Siskins Siskins and other temporary residents to our shores are easy to spot on the bare winter branches, making the most of the hours of daylight for feeding.
Woodpeckers When Dutch elm disease laid waste to the hedgerows of England, there was a boom in woodpecker numbers, as they had so much dead wood to peck on and so many grubs to dig out. As more trees in urban streets suffer from root disturbance caused by building work, perhaps more woodpeckers will provide some compensation.

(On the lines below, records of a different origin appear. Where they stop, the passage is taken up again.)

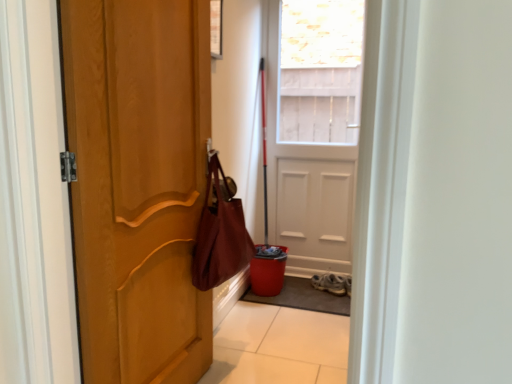
Question: From the image's perspective, does gray textured mat at lower center appear lower than leather-like maroon shoulder bag at center-left?

Choices:
 (A) yes
 (B) no

Answer: (A)

Question: From the image's perspective, would you say gray textured mat at lower center is positioned over leather-like maroon shoulder bag at center-left?

Choices:
 (A) no
 (B) yes

Answer: (A)

Question: Considering the relative sizes of gray textured mat at lower center and leather-like maroon shoulder bag at center-left in the image provided, is gray textured mat at lower center bigger than leather-like maroon shoulder bag at center-left?

Choices:
 (A) no
 (B) yes

Answer: (A)

Question: Is gray textured mat at lower center further to camera compared to leather-like maroon shoulder bag at center-left?

Choices:
 (A) no
 (B) yes

Answer: (B)

Question: Considering the relative positions of gray textured mat at lower center and leather-like maroon shoulder bag at center-left in the image provided, is gray textured mat at lower center to the right of leather-like maroon shoulder bag at center-left from the viewer's perspective?

Choices:
 (A) no
 (B) yes

Answer: (B)

Question: Is point (305, 64) positioned closer to the camera than point (146, 142)?

Choices:
 (A) farther
 (B) closer

Answer: (A)

Question: In the image, is white matte door at center, which is counted as the second door, starting from the left, positioned in front of or behind matte wood door at left, which ranks as the 2th door in back-to-front order?

Choices:
 (A) behind
 (B) front

Answer: (A)

Question: In terms of size, does white matte door at center, which is counted as the 2th door, starting from the front, appear bigger or smaller than matte wood door at left, which ranks as the 2th door in back-to-front order?

Choices:
 (A) big
 (B) small

Answer: (A)

Question: From a real-world perspective, is white matte door at center, which is the first door from back to front, positioned above or below matte wood door at left, marked as the 1th door in a front-to-back arrangement?

Choices:
 (A) above
 (B) below

Answer: (A)

Question: From the image's perspective, is gray textured mat at lower center positioned above or below white matte door at center, which is counted as the second door, starting from the left?

Choices:
 (A) below
 (B) above

Answer: (A)

Question: Relative to white matte door at center, which is counted as the second door, starting from the left, is gray textured mat at lower center in front or behind?

Choices:
 (A) behind
 (B) front

Answer: (B)

Question: In terms of size, does gray textured mat at lower center appear bigger or smaller than white matte door at center, which is counted as the 2th door, starting from the front?

Choices:
 (A) big
 (B) small

Answer: (B)

Question: Would you say gray textured mat at lower center is to the left or to the right of white matte door at center, which is counted as the second door, starting from the left, in the picture?

Choices:
 (A) right
 (B) left

Answer: (B)

Question: Is matte wood door at left, the 1th door in the left-to-right sequence, inside the boundaries of white leather sneakers at lower center, or outside?

Choices:
 (A) inside
 (B) outside

Answer: (B)

Question: Looking at their shapes, would you say matte wood door at left, the 1th door in the left-to-right sequence, is wider or thinner than white leather sneakers at lower center?

Choices:
 (A) thin
 (B) wide

Answer: (A)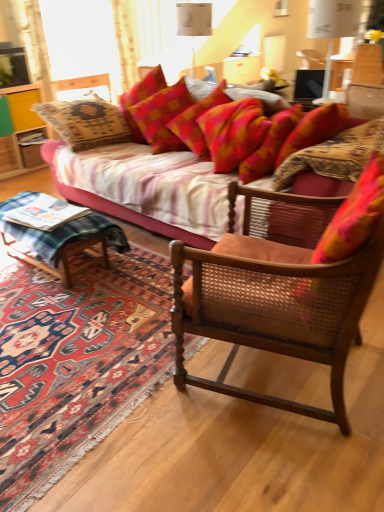
Question: Is yellow wood cabinet at left positioned with its back to wooden cane chair at center?

Choices:
 (A) yes
 (B) no

Answer: (B)

Question: Is yellow wood cabinet at left not within wooden cane chair at center?

Choices:
 (A) yes
 (B) no

Answer: (A)

Question: Can you confirm if yellow wood cabinet at left is positioned to the right of wooden cane chair at center?

Choices:
 (A) yes
 (B) no

Answer: (B)

Question: From a real-world perspective, is yellow wood cabinet at left physically above wooden cane chair at center?

Choices:
 (A) yes
 (B) no

Answer: (B)

Question: Does yellow wood cabinet at left have a greater width compared to wooden cane chair at center?

Choices:
 (A) no
 (B) yes

Answer: (A)

Question: From the image's perspective, is yellow wood cabinet at left on wooden cane chair at center?

Choices:
 (A) yes
 (B) no

Answer: (A)

Question: Is wooden cane chair at center further to camera compared to yellow wood cabinet at left?

Choices:
 (A) no
 (B) yes

Answer: (A)

Question: Can you confirm if wooden cane chair at center is bigger than yellow wood cabinet at left?

Choices:
 (A) yes
 (B) no

Answer: (A)

Question: Can you confirm if wooden cane chair at center is taller than yellow wood cabinet at left?

Choices:
 (A) yes
 (B) no

Answer: (A)

Question: From a real-world perspective, is wooden cane chair at center positioned under yellow wood cabinet at left based on gravity?

Choices:
 (A) yes
 (B) no

Answer: (B)

Question: From the image's perspective, is wooden cane chair at center located above yellow wood cabinet at left?

Choices:
 (A) yes
 (B) no

Answer: (B)

Question: Does wooden cane chair at center have a lesser width compared to yellow wood cabinet at left?

Choices:
 (A) yes
 (B) no

Answer: (B)

Question: From the image's perspective, does textured fabric couch at center appear lower than carpeted rug at lower left?

Choices:
 (A) no
 (B) yes

Answer: (A)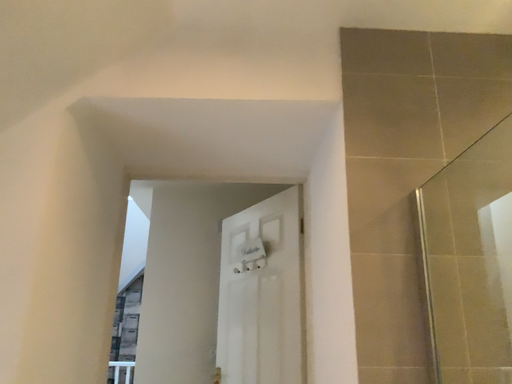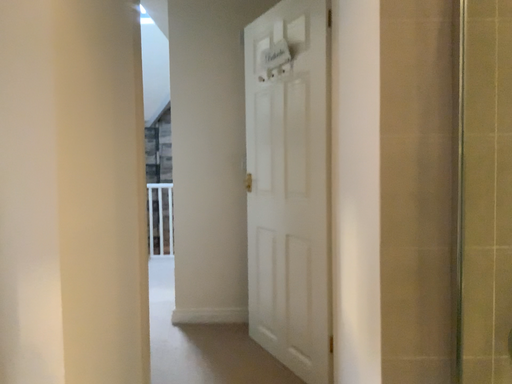
Question: How did the camera likely rotate when shooting the video?

Choices:
 (A) rotated upward
 (B) rotated downward

Answer: (B)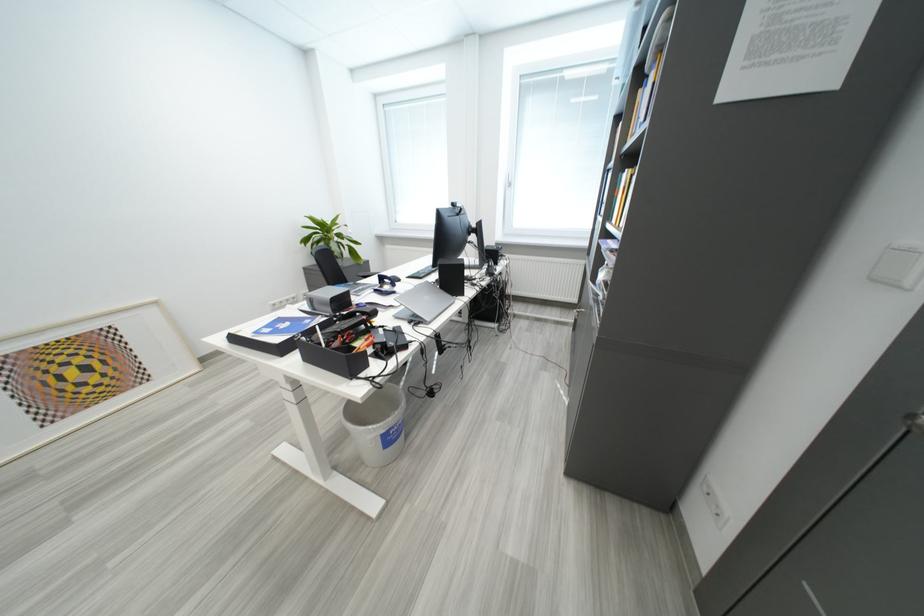
Where is `grey laptop computer`? The height and width of the screenshot is (616, 924). grey laptop computer is located at coordinates (422, 302).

In February, they hammer away on any dead branches. Look out for the great spotted woodpecker and its more elusive cousin, the smaller lesser spotted woodpecker.
Ponds There are a few moments every year that are the highlights of the garden wildlife calendar, the first scream of arriving swifts in May, the first bird to pop out of a nest-box, the first autumn raspberry eaten by the blackbirds. The best moment, though, is the morning the frogs appear. One day in February the pond comes alive with males croaking as they wait for the females, the rough and tumble, the slippery mating and the gallons of frog-spawn that will hatch into a mass of tadpoles by mid-March.
Hazel
There are few more beautiful sights than a hazel, Corylus avellana, hanging with yellow-green catkins when almost every other plant is dormant. Tap a twig, release a cloud of pollen to be picked up by the tiny female flowers and by autumn you should have clusters of hazelnuts. Hazel is easy to grow from seed and, what's more, you can cut stems to the ground every few years and they will always grow back. Indeed, the hazel coppice cycle has been followed in some woods for almost 1,000 years and the plants are still thriving. If you're short of space, hazel can be woven into a mixed hedge or even fan-trained against a wall.